*** Data for this task
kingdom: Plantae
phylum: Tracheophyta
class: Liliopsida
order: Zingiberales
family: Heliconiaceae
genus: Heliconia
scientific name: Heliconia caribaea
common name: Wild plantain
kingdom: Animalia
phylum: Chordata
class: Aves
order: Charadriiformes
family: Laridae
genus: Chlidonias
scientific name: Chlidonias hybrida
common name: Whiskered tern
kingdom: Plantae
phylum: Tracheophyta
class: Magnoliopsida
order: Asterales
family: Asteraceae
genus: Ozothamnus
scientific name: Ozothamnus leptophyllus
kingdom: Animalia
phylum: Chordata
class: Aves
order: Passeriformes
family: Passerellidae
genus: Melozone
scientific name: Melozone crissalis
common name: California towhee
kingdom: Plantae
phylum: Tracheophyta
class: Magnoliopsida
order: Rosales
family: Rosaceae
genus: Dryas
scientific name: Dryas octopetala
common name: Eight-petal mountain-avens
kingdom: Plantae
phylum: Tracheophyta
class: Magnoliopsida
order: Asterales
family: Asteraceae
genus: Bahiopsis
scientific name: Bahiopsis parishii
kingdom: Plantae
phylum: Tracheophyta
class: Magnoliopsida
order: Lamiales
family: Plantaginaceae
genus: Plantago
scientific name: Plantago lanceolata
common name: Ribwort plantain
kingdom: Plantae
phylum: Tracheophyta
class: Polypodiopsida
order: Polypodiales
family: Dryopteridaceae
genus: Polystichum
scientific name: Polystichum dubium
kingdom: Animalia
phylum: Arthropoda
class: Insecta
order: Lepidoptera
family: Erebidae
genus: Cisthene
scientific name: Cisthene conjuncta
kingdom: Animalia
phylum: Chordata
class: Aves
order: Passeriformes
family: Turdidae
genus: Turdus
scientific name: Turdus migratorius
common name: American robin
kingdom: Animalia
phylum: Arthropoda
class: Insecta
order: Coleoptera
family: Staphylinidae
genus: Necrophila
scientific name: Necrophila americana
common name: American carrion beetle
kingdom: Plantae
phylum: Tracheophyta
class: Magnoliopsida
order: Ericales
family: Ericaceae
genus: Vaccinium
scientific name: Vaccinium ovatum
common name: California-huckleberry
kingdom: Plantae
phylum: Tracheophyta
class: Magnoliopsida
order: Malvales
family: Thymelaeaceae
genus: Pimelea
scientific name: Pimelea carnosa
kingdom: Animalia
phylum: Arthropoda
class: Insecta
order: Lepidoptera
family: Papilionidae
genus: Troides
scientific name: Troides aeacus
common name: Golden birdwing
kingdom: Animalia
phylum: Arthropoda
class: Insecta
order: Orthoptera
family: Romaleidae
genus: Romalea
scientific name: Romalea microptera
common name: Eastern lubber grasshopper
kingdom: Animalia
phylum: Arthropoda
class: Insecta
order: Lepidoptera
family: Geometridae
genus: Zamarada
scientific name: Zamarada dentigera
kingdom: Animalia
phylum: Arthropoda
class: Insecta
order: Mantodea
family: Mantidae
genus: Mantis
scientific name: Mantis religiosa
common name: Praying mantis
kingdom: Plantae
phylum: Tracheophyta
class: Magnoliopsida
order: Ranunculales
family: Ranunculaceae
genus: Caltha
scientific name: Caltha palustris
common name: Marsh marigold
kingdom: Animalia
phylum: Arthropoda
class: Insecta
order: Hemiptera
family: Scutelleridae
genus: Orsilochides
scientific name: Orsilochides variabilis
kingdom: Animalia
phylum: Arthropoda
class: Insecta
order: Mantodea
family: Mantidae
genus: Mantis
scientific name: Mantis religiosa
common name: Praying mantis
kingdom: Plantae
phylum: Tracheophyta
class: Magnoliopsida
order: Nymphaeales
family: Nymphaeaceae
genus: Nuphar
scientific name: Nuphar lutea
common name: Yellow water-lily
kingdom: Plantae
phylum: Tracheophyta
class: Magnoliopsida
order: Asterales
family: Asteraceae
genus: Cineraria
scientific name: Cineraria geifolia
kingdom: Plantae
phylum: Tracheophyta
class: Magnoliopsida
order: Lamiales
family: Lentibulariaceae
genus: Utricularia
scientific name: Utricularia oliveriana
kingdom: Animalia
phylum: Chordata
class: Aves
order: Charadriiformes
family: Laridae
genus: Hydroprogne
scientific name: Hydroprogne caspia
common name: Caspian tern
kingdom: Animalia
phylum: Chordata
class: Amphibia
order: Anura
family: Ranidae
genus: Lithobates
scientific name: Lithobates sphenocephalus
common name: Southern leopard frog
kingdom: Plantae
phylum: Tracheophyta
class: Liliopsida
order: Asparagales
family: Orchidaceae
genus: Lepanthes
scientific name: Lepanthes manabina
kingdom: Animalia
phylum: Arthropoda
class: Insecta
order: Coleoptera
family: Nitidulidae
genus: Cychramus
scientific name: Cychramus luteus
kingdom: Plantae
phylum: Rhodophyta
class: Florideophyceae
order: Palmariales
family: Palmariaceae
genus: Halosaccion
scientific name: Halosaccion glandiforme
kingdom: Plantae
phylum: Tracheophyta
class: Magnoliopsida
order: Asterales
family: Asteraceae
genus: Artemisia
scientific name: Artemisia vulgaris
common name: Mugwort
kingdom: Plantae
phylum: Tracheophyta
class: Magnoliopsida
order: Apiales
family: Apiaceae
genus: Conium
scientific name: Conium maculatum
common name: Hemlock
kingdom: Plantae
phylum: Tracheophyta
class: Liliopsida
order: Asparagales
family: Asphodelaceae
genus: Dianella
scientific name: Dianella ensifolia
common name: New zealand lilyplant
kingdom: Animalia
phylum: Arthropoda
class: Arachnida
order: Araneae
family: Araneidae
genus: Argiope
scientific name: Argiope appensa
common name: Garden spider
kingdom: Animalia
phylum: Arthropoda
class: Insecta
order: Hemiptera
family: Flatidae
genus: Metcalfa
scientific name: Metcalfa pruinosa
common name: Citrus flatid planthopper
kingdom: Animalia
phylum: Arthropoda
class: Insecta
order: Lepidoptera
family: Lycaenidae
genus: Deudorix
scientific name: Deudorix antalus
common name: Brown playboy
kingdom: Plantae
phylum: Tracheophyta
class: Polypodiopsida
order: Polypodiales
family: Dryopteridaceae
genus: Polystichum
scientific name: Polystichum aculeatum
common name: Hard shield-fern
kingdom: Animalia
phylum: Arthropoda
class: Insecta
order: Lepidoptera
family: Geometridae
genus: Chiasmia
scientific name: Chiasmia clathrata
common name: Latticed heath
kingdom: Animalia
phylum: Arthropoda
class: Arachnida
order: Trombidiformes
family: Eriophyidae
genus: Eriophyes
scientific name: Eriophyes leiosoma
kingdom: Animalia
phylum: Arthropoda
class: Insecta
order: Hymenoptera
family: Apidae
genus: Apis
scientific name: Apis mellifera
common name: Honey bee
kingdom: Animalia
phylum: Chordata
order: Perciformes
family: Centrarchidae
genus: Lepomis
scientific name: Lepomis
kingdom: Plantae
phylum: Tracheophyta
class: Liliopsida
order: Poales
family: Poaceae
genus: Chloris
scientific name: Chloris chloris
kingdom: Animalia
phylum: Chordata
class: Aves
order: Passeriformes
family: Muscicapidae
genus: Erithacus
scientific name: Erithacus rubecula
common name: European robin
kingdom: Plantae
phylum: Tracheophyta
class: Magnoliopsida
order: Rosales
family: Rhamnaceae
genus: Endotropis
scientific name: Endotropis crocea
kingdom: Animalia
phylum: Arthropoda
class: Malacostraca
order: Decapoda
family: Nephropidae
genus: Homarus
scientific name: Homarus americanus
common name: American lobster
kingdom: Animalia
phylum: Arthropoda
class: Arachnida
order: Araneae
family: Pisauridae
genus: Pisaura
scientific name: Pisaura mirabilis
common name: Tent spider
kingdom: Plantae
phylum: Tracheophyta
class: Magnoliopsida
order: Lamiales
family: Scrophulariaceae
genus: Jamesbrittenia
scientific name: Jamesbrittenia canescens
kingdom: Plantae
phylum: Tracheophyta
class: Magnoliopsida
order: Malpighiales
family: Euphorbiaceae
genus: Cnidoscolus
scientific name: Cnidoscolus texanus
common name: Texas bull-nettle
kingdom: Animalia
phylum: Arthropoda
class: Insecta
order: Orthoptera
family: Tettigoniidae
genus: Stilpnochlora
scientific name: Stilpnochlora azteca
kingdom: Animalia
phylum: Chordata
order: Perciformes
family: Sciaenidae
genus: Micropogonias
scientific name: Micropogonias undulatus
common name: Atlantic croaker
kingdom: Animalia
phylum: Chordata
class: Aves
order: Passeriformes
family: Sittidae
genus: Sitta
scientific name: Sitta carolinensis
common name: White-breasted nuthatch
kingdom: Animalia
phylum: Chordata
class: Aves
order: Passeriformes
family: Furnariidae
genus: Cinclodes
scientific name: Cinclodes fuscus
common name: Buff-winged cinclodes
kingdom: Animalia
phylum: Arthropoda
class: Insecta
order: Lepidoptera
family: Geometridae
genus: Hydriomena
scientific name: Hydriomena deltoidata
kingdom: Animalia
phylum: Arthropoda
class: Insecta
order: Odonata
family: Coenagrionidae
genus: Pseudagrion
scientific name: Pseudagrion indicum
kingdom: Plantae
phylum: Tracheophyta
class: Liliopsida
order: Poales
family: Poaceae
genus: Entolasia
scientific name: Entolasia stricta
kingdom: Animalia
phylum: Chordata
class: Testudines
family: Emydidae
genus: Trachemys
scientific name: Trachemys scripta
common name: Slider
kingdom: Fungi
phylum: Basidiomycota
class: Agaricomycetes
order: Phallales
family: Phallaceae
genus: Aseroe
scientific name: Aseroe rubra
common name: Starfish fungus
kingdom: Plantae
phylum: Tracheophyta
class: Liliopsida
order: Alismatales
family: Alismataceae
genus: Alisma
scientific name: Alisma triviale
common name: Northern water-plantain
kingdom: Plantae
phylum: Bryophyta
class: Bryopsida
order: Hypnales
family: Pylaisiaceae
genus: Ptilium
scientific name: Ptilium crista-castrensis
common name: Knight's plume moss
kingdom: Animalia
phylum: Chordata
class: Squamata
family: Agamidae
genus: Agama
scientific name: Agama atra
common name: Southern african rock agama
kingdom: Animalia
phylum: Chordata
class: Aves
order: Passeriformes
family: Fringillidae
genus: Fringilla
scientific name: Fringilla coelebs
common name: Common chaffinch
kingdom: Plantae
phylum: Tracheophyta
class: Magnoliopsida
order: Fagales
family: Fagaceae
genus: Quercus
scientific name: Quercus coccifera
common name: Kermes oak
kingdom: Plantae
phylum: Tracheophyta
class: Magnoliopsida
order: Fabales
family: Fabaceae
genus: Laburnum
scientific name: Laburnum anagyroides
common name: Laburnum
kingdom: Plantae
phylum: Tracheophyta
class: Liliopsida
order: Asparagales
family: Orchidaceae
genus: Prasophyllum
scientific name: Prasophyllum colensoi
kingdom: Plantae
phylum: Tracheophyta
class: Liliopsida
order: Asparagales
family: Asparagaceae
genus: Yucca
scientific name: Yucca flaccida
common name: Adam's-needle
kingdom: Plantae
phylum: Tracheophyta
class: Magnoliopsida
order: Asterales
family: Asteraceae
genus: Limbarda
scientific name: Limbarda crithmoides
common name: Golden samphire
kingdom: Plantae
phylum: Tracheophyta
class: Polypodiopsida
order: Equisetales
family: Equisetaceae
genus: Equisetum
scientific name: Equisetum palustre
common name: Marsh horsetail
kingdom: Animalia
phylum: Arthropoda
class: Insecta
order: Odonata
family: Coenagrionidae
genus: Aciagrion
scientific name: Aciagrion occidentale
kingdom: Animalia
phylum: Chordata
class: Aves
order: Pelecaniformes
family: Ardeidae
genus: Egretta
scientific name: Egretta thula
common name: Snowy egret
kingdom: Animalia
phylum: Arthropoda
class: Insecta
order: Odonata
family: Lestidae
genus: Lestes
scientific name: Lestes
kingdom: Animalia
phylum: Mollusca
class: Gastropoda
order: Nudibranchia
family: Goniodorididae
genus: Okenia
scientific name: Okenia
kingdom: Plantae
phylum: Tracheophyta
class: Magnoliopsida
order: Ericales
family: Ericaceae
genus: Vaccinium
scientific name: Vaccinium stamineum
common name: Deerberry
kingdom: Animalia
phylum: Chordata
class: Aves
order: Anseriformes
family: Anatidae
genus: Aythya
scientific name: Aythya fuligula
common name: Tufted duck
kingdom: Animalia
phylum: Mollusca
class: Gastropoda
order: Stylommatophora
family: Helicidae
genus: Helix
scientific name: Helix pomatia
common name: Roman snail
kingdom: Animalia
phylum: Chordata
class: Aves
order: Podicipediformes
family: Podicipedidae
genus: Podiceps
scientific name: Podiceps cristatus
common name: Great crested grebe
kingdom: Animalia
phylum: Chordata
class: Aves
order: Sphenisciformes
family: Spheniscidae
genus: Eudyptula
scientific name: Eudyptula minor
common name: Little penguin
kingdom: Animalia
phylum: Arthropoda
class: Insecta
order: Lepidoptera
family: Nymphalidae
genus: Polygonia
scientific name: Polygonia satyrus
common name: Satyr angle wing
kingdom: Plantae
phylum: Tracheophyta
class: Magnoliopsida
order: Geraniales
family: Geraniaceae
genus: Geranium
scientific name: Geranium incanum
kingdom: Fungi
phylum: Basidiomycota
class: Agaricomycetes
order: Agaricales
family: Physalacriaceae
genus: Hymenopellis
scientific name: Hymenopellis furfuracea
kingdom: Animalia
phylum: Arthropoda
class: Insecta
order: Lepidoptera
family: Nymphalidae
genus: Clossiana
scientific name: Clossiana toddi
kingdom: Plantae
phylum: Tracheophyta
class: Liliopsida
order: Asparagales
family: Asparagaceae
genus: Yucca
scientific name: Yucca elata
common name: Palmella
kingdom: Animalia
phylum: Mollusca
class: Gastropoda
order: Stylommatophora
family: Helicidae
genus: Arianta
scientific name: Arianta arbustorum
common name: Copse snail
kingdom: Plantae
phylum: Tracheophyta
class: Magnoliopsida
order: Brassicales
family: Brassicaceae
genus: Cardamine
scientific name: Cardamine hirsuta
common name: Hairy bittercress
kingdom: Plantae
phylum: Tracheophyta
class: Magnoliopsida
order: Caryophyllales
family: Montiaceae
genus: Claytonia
******
* Set exercise: Transcribe the lines of the records from the start through the line that contains "family: Staphylinidae", including that line.

* The solution:
kingdom: Plantae
phylum: Tracheophyta
class: Liliopsida
order: Zingiberales
family: Heliconiaceae
genus: Heliconia
scientific name: Heliconia caribaea
common name: Wild plantain
kingdom: Animalia
phylum: Chordata
class: Aves
order: Charadriiformes
family: Laridae
genus: Chlidonias
scientific name: Chlidonias hybrida
common name: Whiskered tern
kingdom: Plantae
phylum: Tracheophyta
class: Magnoliopsida
order: Asterales
family: Asteraceae
genus: Ozothamnus
scientific name: Ozothamnus leptophyllus
kingdom: Animalia
phylum: Chordata
class: Aves
order: Passeriformes
family: Passerellidae
genus: Melozone
scientific name: Melozone crissalis
common name: California towhee
kingdom: Plantae
phylum: Tracheophyta
class: Magnoliopsida
order: Rosales
family: Rosaceae
genus: Dryas
scientific name: Dryas octopetala
common name: Eight-petal mountain-avens
kingdom: Plantae
phylum: Tracheophyta
class: Magnoliopsida
order: Asterales
family: Asteraceae
genus: Bahiopsis
scientific name: Bahiopsis parishii
kingdom: Plantae
phylum: Tracheophyta
class: Magnoliopsida
order: Lamiales
family: Plantaginaceae
genus: Plantago
scientific name: Plantago lanceolata
common name: Ribwort plantain
kingdom: Plantae
phylum: Tracheophyta
class: Polypodiopsida
order: Polypodiales
family: Dryopteridaceae
genus: Polystichum
scientific name: Polystichum dubium
kingdom: Animalia
phylum: Arthropoda
class: Insecta
order: Lepidoptera
family: Erebidae
genus: Cisthene
scientific name: Cisthene conjuncta
kingdom: Animalia
phylum: Chordata
class: Aves
order: Passeriformes
family: Turdidae
genus: Turdus
scientific name: Turdus migratorius
common name: American robin
kingdom: Animalia
phylum: Arthropoda
class: Insecta
order: Coleoptera
family: Staphylinidae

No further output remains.